Eli lays his head down on my arm. He asks me why we can't see God, and why God made the Devil, and when Jesus will come. I tell him about heaven, and how all things will be made right one day, and that Jesus will never let him go. I put my head next to his, and breathe in his scent of wet puppies and toothpaste. "I will always love you," I tell him, "no matter what."

"I know."

Somewhere beyond the crickets and our line of hedge trees is the world into which one day he will venture. Maybe he will have a more accurate understanding of whether the blood is a cure, or a debt paid, or both. Years ago the answers seemed more certain to me.

I think sometimes my children will leave me with more questions than answers. But they will go knowing that they are loved by their God, and by their father. If you ask me what is my creed, this is what I will tell you: that I am selfish through and through, but for them to know those two things I will lay down my life, walking all the chastened paths along which a parent must stumble.

Posted by Woodlief on June 19, 2008 at 10:20 AM


Comments

Tony, thanks. This made me think of an image I saw recently: http://prufrockschild.blogspot.com/2008/06/walking-all-chastened-paths-along-which.html.

Posted by: Ronald Cox at June 19, 2008 11:04 AM

I read you often. I like your posts. I now have 3 grown adult boys. The way I answered those questions was like this:

1) To see if Abraham would be willing to put his future completeloy into God's hands.

2) To show us that there is never, ever a time--even when we are being killed--to stop loving.

Posted by: ac5 at June 19, 2008 11:07 AM

On another note, your "TypeKey identity" feature to sign in with on your blog, does not work.

Posted by: ac5 at June 19, 2008 11:09 AM

As a soon to be father for the first time, T-minus 4 weeks and counting, your post really hit home, Tony. I've never even met my son and I feel the same way already. Thanks for sharing.

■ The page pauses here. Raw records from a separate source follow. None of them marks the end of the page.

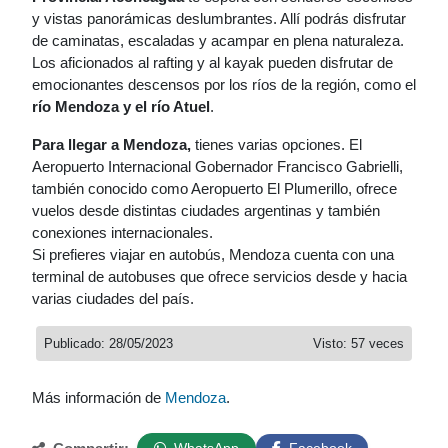
y vistas panorámicas deslumbrantes. Allí podrás disfrutar
de caminatas, escaladas y acampar en plena naturaleza.
Los aficionados al rafting y al kayak pueden disfrutar de
emocionantes descensos por los ríos de la región, como el
río Mendoza y el río Atuel
.
Para llegar a Mendoza,
tienes varias opciones. El
Aeropuerto Internacional Gobernador Francisco Gabrielli,
también conocido como Aeropuerto El Plumerillo, ofrece
vuelos desde distintas ciudades argentinas y también
conexiones internacionales.
Si prefieres viajar en autobús, Mendoza cuenta con una
terminal de autobuses que ofrece servicios desde y hacia
varias ciudades del país.
Publicado: 28/05/2023
Visto: 57 veces
Más información de
Mendoza
.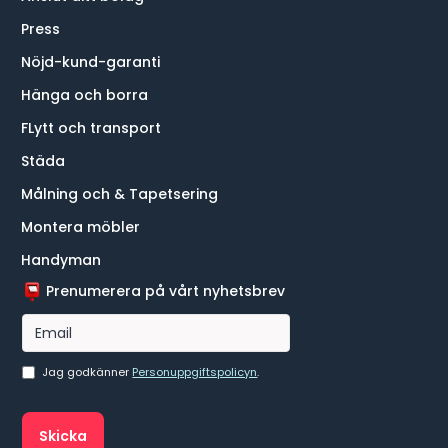
Press
Nöjd-kund-garanti
Hänga och borra
FLytt och transport
Städa
Målning och & Tapetsering
Montera möbler
Handyman
Prenumerera på vårt nyhetsbrev
Jag godkänner
Personuppgiftspolicyn
.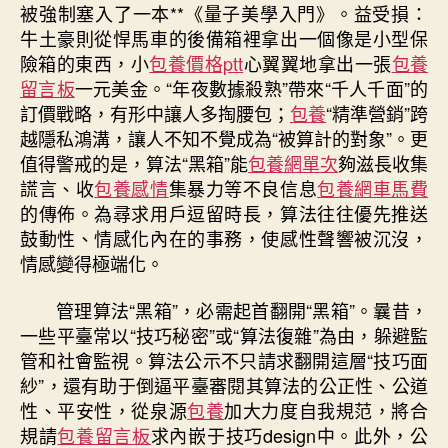
被強制塞入了一本**《量子美學入門》。益受損：
牛土豪則從悍馬車的後備箱裡拿出一個像是小型保
險箱的東西，小
包養價格ptt
心翼翼地拿出一張
包養
留言板
一元美金。“年夜數據殺熟”帶來“千人千面”的
訂價戰略，有形中讓人多掏腰包；
包養
“精準營銷”跨
越隱私鴻溝，讓人不知不覺成為“被算計的對象”。更
值得警戒的是，算法“黑箱”能
包養網單次
夠滋長收集
謊言、收
包養感情
集暴力等不良信息
包養網車馬費
的傳佈。為尋求用戶逗留時長，算法往往優先推送
鼓動性、情感化內在的事務，使感性聲響被沉沒，
情感變得極端化。
管理算法“黑箱”，必需起首翻開“黑箱”。曩昔，
一些平臺常以“技巧秘密”或“算法復雜”為由，躲避監
管和社會監視。算法公示不只請求翻開這層“技巧面
紗”，還有助于倒逼平臺審閱其算法的公正性、公道
性、平安性，從泉源
包養
加大力度自我規范，將合
規請
包養留言板
求內嵌于技巧design中。此外，公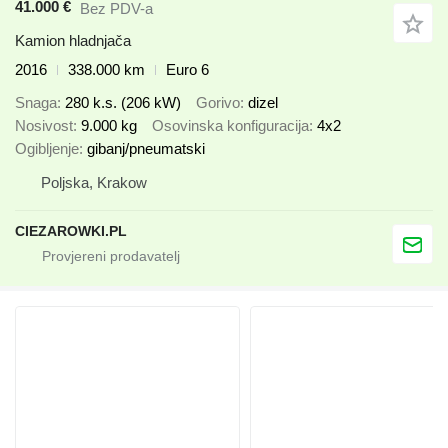
41.000 €
Bez PDV-a
Kamion hladnjača
2016
338.000 km
Euro 6
Snaga
280 k.s. (206 kW)
Gorivo
dizel
Nosivost
9.000 kg
Osovinska konfiguracija
4x2
Ogibljenje
gibanj/pneumatski
Poljska, Krakow
CIEZAROWKI.PL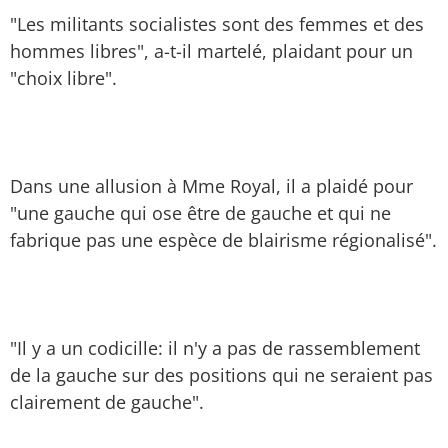
"Les militants socialistes sont des femmes et des
hommes libres", a-t-il martelé, plaidant pour un
"choix libre".
Dans une allusion à Mme Royal, il a plaidé pour
"une gauche qui ose être de gauche et qui ne
fabrique pas une espèce de blairisme régionalisé".
"Il y a un codicille: il n'y a pas de rassemblement
de la gauche sur des positions qui ne seraient pas
clairement de gauche".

Posted by: Curtis Callaway at June 19, 2008 11:13 AM

awwwwwww.

Posted by: MMM at June 20, 2008 1:35 AM

Thanks everyone. AC5, I've found the whole Typepad thing to be frustrating, and since I can barely keep the site going as is, given my fundamental technical incompetence, I'm afraid to mess with it further. The one benefit it offers is that I can keep the dozens of spam comments that hit every day from making it onto the screen, though in the process it delays the posting of legitimate comments as well.